The tutorial covers the following key points:

  1. Aerobic Respiration:
    • Describes the process of producing cellular energy in the presence of oxygen.
    • Presents the chemical equation for aerobic respiration, emphasizing the release of energy, water molecules, and carbon dioxide as by-products.
    • Highlights the vital role of ATP (Adenosine Triphosphate) molecules produced during aerobic respiration in various cellular functions.
  2. Role of Mitochondria in Aerobic Respiration:
    • Discusses the significance of mitochondria, organelles within cells, in the aerobic respiration process.

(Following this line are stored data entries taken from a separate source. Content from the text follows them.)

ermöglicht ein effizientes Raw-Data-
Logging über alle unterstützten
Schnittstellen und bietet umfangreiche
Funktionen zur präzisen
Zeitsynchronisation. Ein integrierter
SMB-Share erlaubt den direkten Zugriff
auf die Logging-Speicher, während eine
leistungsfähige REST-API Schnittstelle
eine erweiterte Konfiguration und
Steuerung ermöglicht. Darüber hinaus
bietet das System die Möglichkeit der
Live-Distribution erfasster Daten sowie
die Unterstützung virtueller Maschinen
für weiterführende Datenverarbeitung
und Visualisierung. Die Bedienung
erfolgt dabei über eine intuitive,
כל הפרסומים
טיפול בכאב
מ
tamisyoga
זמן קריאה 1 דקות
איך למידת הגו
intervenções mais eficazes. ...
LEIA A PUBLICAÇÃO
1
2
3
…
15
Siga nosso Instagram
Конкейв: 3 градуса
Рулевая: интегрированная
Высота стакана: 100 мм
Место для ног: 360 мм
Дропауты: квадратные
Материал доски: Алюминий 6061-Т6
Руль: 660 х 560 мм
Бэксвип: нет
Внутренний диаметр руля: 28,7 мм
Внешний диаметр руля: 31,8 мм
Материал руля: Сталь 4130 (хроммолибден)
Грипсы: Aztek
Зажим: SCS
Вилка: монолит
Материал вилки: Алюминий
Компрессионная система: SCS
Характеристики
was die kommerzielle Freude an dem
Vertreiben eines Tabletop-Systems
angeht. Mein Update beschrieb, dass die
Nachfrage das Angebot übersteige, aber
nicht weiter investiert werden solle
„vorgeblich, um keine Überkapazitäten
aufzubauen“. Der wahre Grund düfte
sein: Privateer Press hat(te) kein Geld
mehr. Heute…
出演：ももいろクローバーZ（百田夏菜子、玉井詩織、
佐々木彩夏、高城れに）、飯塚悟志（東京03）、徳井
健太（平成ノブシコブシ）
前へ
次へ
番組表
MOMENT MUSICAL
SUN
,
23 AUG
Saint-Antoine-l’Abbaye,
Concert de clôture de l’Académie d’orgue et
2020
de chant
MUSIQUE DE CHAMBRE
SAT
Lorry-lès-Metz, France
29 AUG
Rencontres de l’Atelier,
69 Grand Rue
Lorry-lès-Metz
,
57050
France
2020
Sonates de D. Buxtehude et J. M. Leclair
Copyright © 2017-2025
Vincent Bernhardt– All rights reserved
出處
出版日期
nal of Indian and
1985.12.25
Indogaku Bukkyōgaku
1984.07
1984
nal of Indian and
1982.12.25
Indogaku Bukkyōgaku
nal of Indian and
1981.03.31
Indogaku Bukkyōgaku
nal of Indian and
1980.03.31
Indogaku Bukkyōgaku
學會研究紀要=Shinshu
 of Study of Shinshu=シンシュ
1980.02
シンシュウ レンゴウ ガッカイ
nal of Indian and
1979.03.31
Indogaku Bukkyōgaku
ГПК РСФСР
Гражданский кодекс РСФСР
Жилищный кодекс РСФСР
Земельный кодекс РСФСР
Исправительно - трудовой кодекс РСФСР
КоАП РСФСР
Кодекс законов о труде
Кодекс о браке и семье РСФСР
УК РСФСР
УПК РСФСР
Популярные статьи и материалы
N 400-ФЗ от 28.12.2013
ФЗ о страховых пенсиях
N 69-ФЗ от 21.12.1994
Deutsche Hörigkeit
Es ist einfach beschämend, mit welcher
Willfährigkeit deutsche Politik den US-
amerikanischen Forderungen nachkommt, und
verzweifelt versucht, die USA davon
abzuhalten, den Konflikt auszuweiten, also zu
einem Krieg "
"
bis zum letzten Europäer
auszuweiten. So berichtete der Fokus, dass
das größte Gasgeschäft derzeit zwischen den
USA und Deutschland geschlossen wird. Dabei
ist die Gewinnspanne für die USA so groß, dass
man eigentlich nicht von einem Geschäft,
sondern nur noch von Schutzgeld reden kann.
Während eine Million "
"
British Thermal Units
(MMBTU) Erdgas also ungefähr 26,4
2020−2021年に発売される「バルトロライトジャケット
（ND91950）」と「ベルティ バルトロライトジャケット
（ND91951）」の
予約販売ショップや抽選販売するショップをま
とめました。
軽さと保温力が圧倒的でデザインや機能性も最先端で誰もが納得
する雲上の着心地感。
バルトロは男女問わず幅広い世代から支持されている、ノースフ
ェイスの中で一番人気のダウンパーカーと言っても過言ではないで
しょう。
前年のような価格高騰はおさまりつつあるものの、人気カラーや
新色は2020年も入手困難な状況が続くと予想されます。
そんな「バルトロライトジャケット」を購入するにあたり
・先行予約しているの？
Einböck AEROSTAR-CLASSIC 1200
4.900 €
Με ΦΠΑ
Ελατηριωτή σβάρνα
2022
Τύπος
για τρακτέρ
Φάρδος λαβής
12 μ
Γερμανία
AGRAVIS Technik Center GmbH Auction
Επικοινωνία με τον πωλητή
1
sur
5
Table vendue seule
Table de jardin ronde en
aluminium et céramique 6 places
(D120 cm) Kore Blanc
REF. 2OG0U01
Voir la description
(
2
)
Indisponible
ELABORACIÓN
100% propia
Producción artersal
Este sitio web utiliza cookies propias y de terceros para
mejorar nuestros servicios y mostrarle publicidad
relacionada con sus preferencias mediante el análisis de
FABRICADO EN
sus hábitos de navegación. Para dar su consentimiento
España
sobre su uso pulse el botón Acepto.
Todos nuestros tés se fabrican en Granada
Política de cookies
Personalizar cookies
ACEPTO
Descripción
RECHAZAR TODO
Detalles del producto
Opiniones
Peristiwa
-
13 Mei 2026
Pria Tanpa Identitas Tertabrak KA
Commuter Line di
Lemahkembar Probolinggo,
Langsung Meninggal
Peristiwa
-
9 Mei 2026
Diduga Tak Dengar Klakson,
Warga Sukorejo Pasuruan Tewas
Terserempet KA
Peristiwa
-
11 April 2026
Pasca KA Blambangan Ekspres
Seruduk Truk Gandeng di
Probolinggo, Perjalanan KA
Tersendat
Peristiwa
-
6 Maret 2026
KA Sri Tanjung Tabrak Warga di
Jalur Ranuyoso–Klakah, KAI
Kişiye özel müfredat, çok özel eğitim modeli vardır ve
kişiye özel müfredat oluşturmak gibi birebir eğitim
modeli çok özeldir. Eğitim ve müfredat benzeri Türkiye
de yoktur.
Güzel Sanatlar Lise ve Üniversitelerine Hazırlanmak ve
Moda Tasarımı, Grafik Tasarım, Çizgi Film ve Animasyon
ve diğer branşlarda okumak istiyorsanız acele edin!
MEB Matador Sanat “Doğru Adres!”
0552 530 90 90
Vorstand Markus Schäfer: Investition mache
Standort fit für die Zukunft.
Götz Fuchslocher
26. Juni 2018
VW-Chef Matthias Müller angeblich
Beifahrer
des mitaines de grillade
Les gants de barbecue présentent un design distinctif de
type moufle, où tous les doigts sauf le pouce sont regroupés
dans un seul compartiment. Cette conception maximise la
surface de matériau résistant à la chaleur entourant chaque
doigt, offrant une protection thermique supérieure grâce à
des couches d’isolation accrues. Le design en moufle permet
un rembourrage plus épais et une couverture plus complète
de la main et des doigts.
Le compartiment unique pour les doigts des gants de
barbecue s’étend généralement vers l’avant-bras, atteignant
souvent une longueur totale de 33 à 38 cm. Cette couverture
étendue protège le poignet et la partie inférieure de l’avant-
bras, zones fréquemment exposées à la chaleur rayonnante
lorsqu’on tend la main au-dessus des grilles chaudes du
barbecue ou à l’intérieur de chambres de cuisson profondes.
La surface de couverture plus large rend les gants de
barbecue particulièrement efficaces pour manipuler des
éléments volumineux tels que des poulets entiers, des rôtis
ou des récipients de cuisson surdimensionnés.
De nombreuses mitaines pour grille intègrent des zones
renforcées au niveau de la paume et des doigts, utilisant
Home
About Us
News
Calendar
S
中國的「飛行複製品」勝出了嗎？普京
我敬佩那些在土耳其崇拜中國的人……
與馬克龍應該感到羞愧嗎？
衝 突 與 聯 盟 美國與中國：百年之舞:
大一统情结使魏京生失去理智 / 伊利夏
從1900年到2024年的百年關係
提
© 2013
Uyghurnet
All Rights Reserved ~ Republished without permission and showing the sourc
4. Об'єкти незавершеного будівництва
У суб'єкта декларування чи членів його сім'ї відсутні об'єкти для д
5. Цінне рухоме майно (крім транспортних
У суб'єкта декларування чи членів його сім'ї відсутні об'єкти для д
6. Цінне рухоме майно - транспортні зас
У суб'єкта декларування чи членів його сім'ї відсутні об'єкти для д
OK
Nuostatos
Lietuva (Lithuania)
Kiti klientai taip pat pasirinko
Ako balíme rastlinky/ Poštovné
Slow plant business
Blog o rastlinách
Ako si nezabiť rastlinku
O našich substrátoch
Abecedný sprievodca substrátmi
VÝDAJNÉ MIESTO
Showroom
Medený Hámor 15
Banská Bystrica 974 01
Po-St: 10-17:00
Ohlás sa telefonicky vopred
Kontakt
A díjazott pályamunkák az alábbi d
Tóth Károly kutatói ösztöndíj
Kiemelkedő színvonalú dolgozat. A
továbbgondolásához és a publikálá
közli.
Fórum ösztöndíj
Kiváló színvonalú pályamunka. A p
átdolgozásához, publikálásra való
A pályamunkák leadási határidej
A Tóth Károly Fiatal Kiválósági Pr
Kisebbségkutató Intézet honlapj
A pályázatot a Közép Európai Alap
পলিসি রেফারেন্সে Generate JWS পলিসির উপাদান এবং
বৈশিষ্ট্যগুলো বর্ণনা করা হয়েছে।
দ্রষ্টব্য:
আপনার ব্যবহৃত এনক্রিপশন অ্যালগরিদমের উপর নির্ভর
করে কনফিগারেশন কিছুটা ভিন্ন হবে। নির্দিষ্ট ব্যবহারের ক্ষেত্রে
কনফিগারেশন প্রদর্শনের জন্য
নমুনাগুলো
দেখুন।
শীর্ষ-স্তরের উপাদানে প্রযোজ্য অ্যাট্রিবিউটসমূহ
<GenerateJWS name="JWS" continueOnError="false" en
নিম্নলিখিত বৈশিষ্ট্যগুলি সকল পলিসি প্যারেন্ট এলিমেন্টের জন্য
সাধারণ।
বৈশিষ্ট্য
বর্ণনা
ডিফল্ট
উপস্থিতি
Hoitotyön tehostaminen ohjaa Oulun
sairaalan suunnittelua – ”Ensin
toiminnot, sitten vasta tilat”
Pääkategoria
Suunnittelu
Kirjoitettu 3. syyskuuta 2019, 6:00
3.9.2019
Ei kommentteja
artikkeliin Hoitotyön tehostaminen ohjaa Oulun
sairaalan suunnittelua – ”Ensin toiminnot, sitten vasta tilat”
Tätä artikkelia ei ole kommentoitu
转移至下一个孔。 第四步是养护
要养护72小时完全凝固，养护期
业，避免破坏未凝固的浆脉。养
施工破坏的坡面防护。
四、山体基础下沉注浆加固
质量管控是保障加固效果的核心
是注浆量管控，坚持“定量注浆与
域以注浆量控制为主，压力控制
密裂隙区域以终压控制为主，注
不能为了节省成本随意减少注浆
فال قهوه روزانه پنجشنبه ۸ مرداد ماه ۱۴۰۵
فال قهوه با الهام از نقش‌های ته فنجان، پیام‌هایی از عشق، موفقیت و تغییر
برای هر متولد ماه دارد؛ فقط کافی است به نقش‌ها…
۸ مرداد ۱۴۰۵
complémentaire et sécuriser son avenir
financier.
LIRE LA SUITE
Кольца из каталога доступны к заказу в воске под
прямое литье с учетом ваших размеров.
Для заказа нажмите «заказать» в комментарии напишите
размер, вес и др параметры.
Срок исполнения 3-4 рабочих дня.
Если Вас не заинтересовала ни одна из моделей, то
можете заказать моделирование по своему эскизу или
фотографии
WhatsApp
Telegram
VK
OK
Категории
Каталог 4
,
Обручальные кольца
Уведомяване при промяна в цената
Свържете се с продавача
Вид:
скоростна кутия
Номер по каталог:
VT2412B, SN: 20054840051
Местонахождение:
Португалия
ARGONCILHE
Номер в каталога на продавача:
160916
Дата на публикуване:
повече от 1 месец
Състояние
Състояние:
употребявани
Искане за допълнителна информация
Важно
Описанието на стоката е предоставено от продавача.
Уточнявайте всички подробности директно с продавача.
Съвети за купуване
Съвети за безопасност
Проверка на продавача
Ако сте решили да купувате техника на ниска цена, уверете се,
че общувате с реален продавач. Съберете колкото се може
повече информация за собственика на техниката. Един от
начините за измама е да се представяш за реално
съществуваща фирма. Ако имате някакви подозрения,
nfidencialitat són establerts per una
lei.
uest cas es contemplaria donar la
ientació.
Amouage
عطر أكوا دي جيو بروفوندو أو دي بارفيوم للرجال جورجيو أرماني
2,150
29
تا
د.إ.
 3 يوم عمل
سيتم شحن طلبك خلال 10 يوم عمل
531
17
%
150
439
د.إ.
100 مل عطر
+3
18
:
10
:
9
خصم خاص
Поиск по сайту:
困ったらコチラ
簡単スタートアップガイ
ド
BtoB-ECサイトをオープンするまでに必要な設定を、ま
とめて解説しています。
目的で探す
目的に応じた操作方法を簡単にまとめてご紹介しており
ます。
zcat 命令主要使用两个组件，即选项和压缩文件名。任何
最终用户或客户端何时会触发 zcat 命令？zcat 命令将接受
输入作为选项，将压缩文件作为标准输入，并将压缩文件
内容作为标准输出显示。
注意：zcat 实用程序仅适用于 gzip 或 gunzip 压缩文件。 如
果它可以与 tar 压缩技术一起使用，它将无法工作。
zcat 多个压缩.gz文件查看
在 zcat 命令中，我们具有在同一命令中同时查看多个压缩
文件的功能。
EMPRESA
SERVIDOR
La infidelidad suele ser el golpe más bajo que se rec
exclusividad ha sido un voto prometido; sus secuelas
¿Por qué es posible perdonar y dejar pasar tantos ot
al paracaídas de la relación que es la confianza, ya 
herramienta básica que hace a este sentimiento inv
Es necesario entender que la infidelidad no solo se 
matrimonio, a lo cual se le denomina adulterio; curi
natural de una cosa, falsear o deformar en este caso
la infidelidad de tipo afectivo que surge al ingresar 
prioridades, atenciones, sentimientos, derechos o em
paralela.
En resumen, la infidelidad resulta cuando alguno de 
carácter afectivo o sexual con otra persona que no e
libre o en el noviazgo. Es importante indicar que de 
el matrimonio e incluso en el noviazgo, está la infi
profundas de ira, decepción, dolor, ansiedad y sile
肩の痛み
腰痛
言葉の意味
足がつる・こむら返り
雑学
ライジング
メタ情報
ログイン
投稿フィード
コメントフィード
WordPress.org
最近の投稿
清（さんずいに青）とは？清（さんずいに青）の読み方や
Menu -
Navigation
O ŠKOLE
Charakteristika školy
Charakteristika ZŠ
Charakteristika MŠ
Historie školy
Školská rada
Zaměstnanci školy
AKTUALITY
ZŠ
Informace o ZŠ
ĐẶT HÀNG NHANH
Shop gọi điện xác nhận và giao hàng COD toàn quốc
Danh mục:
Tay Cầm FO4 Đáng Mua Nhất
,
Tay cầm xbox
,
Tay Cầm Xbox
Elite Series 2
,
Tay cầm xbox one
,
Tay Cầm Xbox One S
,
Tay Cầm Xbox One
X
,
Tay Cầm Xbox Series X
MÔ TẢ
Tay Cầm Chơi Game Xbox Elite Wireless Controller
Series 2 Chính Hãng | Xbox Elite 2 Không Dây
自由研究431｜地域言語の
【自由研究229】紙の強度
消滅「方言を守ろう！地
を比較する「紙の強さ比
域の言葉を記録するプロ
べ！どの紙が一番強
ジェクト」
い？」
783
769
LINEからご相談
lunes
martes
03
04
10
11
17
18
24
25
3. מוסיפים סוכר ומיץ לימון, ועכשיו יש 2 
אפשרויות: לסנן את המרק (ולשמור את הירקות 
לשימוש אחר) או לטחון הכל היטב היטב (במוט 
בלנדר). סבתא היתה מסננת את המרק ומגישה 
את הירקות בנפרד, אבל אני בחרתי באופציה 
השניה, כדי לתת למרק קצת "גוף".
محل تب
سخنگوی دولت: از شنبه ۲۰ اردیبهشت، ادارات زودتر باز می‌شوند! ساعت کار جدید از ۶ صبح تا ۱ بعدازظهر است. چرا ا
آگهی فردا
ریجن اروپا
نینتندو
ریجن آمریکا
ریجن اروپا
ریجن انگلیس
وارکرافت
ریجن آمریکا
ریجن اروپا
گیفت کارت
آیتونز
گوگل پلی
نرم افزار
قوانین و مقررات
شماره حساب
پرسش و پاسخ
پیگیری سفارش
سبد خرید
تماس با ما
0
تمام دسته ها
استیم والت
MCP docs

    • Describes mitochondria as “Power houses” responsible for transferring energy from organic molecules to ATP through a battery of enzymes and coenzymes.
  3. Adenosine Triphosphate (ATP) and its Significance:
    • Explains the structure of ATP and its crucial role as a compound found in every living cell.
    • Highlights the “high-energy” bonds in ATP, which, when broken by hydrolysis, release a significant amount of free energy for cellular functions.
  4. Anaerobic Respiration:
    • Defines anaerobic respiration as respiration in the absence of oxygen.
    • Details two types of anaerobic respiration: Alcoholic Fermentation and Lactic Acid Fermentation.
    • Provides equations for both types of anaerobic respiration and mentions their applications, such as in the production of alcohol and the flavoring of dairy products.
  5. Biological Oxidation:
    • Emphasizes the continuous need for a free energy supply in living systems, primarily derived from oxidation-reduction reactions.
    • Highlights the role of dehydrogenases and specific coenzymes in biological oxidation, a process integral to cellular respiration.